Scientists in the US have discovered a genetic factor that could play a pivotal role in the future of anti-ageing skin treatments.

The researchers at Washington State University identified a factor similar to a molecular switch in the skin of baby mice that controls the formation of hair follicles in their first week of life.

This switch is mostly turned off after the skin forms and remains off in adult tissue. But when activated in specialised cells in adult mice, their skin was able to heal wounds without scarring, and included fur that could make goose bumps, an ability lost in adult human scars.

The researchers said the study could have broad implications both clinically and cosmetically because one of the main characteristics of scars is the absence of hair follicles, indicating that their regeneration in a wound may be a critical step in achieving scar-less skin repair.

Through taking the innate ability of neonatal skin and transferring it to older skin, it was able to regenerate like that of the young, suggesting the secret to human skin regeneration can be found by studying our own very early stages of development.

“We can still look to other organisms for inspiration, but we can also learn about regeneration by looking at ourselves,” said Ryan Driskell, an assistant professor in WSU’s School of Molecular Biosciences. “We do generate new tissue, once in our life, as we are growing.”

Inducing skin and hair follicle regeneration instead of scarring

The discovery was made using a technique called single cell RNA sequencing, which was used to compare genes and cells in developing and adult skin.

In developing skin, the researchers identified a transcription factor-protein that binds to DNA and can influence whether genes are turned on or off.

The factor the researchers identified, called Lef1, was associated with the developing cells in the layer of skin just below the surface, the papillary dermis, which gives the skin its elasticity and youthful appearance.

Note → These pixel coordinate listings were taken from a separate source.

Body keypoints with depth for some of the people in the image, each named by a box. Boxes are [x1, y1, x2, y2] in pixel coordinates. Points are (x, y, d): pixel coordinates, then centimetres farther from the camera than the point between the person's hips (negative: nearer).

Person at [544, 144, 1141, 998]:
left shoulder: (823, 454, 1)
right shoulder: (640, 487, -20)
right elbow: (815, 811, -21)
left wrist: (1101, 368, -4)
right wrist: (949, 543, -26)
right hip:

Activating this factor in specialised compartments of adult mouse skin enhanced the skin’s ability to regenerate wounds with reduced scarring and new hair follicles that could make goose bumps.

The team from Washington State University said a lot of work still needs to be done before this discovery in mice can be applied to human skin, but suggested that the study marks a fundamental advancement in understanding of the wound healing and age-prevention processes.